*TASK*.
In the listing below, find each line containing "Upload" and report it.

*EXTRACTED MATERIAL*.
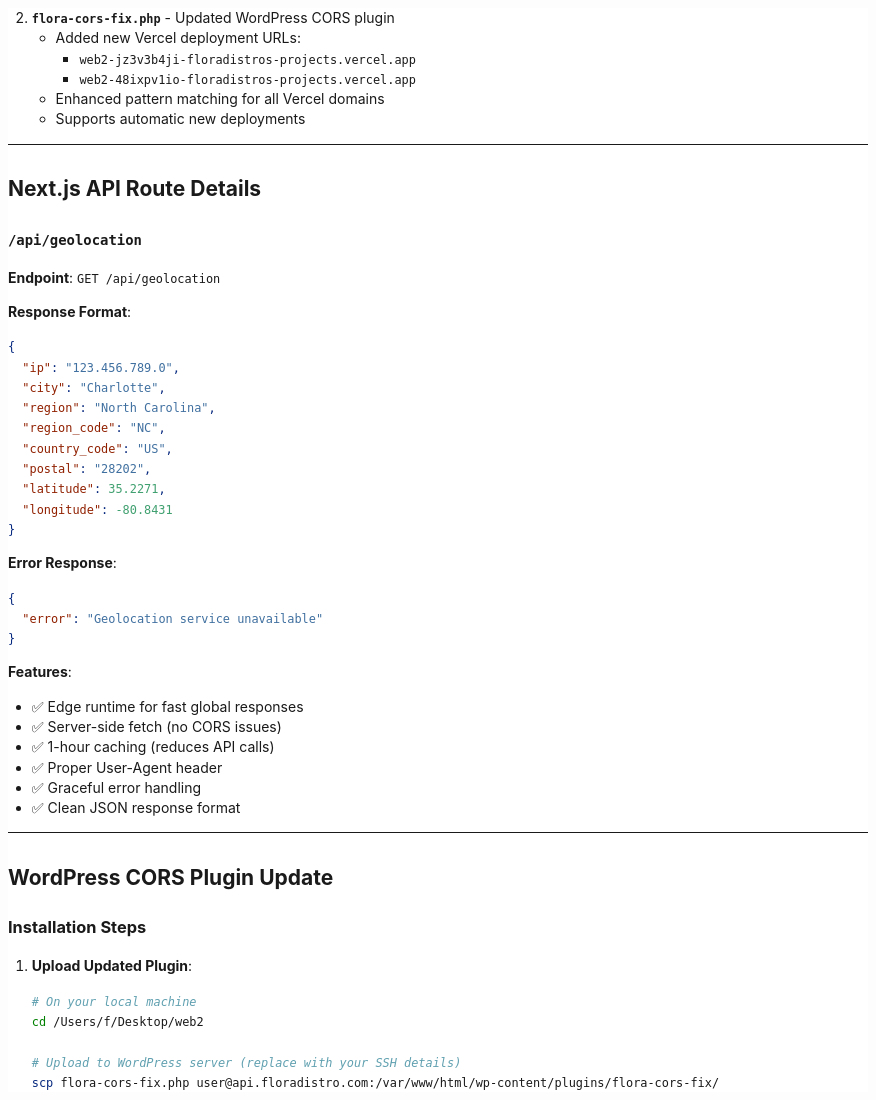 2. **`flora-cors-fix.php`** - Updated WordPress CORS plugin
   - Added new Vercel deployment URLs:
     - `web2-jz3v3b4ji-floradistros-projects.vercel.app`
     - `web2-48ixpv1io-floradistros-projects.vercel.app`
   - Enhanced pattern matching for all Vercel domains
   - Supports automatic new deployments

---

## Next.js API Route Details

### `/api/geolocation`

**Endpoint**: `GET /api/geolocation`

**Response Format**:
```json
{
  "ip": "123.456.789.0",
  "city": "Charlotte",
  "region": "North Carolina",
  "region_code": "NC",
  "country_code": "US",
  "postal": "28202",
  "latitude": 35.2271,
  "longitude": -80.8431
}
```

**Error Response**:
```json
{
  "error": "Geolocation service unavailable"
}
```

**Features**:
- ✅ Edge runtime for fast global responses
- ✅ Server-side fetch (no CORS issues)
- ✅ 1-hour caching (reduces API calls)
- ✅ Proper User-Agent header
- ✅ Graceful error handling
- ✅ Clean JSON response format

---

## WordPress CORS Plugin Update

### Installation Steps

1. **Upload Updated Plugin**:
   ```bash
   # On your local machine
   cd /Users/f/Desktop/web2
   
   # Upload to WordPress server (replace with your SSH details)
   scp flora-cors-fix.php user@api.floradistro.com:/var/www/html/wp-content/plugins/flora-cors-fix/
   ```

*YOUR RESPONSE*.
1. **Upload Updated Plugin**:
   # Upload to WordPress server (replace with your SSH details)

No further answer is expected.